Intro to R
A Beginner’s Guide for Linguists
Welcome!
Welcome to this introductory course on the R programming language! This course is designed to guide you through the essentials of R with a specific focus on the use of R for statistical data analysis.
This coursebook is the companion text to Module 1: Introduction to R, a 15 hour course that I teach at the Summer School: Methods in Language Science (Ghent University, Belgium). The course covers the following topics:
- Understanding the difference between R, Rstudio and R notebook
- Exploring basic arithmetic and logical operations.
- Introduction to essential data structures, including vectors, matrices, and data frames
- Importing data files
- Manipulating, indexing and pivoting data structures
- Generating descriptive statistics and visualisations in base-R
- Introduction to the tidyverse approach (incl. ggplot2 visualisations)
This course book is particularly written for language scientists who are new to R and who wish to use R for statistical data analysis. This is not a book about how to use R for the puprose of text analysis, text mining or corpus analysis.
The book is written as a step-by-step guide and may also be of use to linguists who do not attend the summer school. Contact me at Ludovic.DeCuypere@UGent.be if you want to use the datasets and the solutions to the exercises.

==================================================

**Written task A:**
Could you copy out the rows that follow line for line, leaving the pictures out of your answer?

==================================================

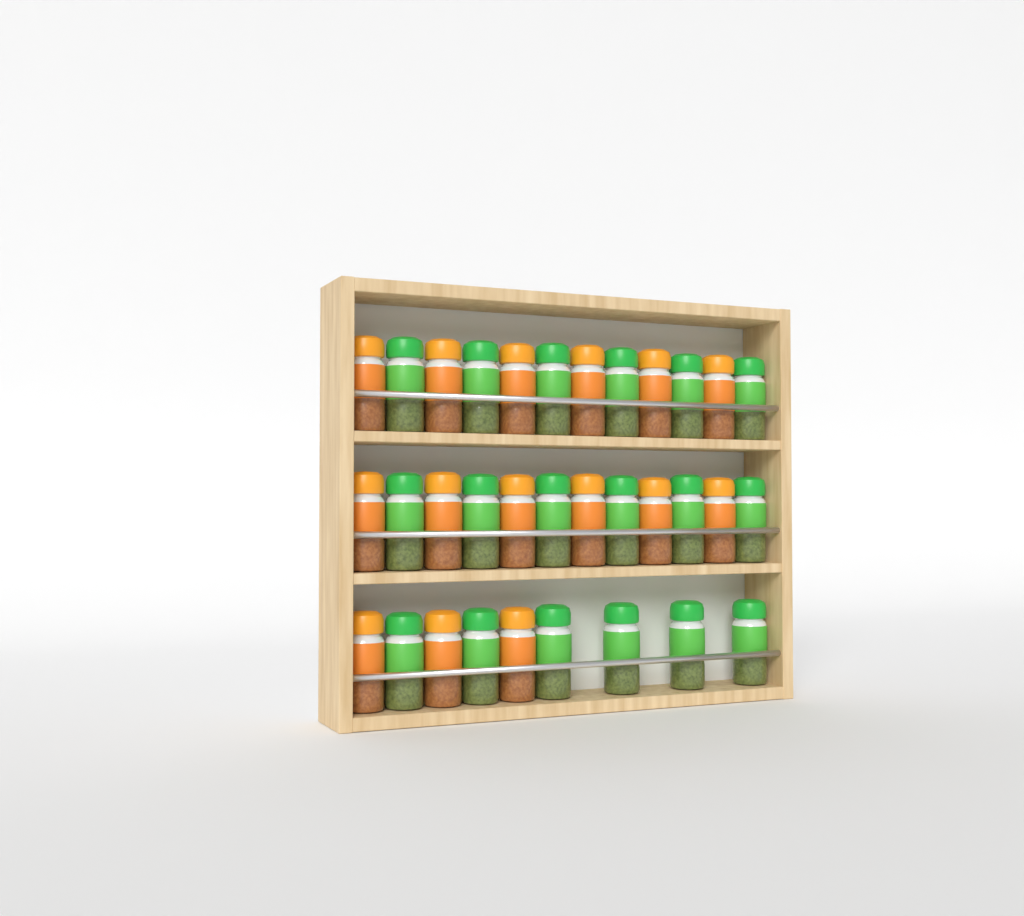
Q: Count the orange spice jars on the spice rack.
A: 15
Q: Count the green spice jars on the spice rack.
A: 18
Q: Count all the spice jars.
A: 33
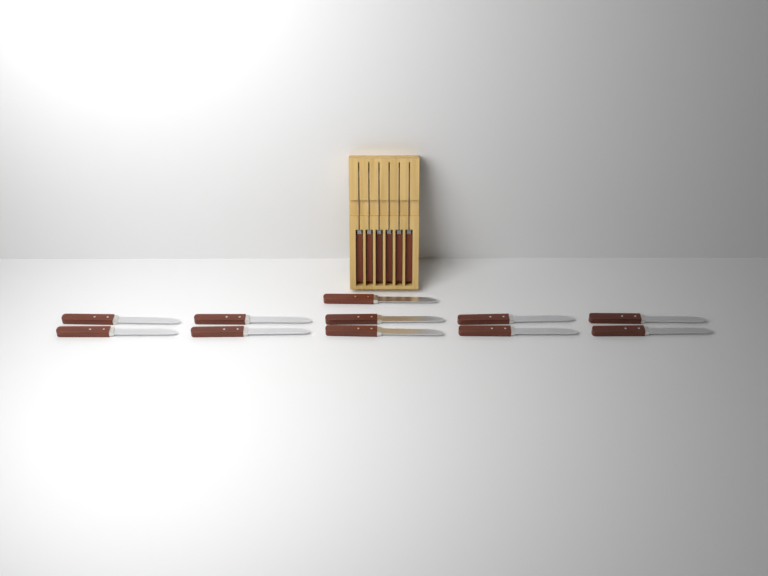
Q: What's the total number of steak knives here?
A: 17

==================================================

**Written task B:**
Can you go on with the welcome page of the R coursebook for linguists, picking up after its last sentence?

**Reply A:**
Q: Count the orange spice jars on the spice rack.
A: 15
Q: Count the green spice jars on the spice rack.
A: 18
Q: Count all the spice jars.
A: 33
Q: What's the total number of steak knives here?
A: 17

**Reply B:**
As with any (natural or software) language, you need to start with the basics, before moving on to more complex constructions and patterns. Along the way, you will learn new words (functions, commands and arguments), grammar rules (code syntax), and common phrases (coding patterns).
By the end of this module/book you should grasp the essentials of the R-language and be able to copy-paste and interpret basic R-code. Will you be able to “speak” R? Most probably not. Very few people are fluent R-speakers, by which I mean that they can write R-code from a blank screen. Don’t expect to be able to do that, but that’s ok. Unless you wish to become a data scientist or statistician, you will only need to copy-paste and tweak existing R-code for your own - linguistically motivated - purposes. And that’s what you will be able to do in a few hourse from now.
Further reading
This book was written on the shoulders of many giants. I recommend the following resources for further reading and study: R for dummies by Joris Meys and Adrie De Vries is quintessential R-reading (Vries and Meys 2015). Norm Matloff’s FasteR is mandatory study for every R learner (https://faster-site.netlify.app/). An introduction to R by the R Core Team (R Core Team 2023) is a bit technical, but massively rewarding. Crawley’s R book remains a classic in my personal library (Crawley 2012). Finally, the R Graphics Cookbook (2e) is my goto-resource for data visualisation (Chang 2018).
Acknowledgements
This book was written in RStudio (RStudio Team 2023) with Quarto, “a multi-language, next generation version of R Markdown from Posit”.
License
This book licensed under the Creative Commons Attribution-NonCommercial-NoDerivs 4.0 License.
Good luck, and happy coding!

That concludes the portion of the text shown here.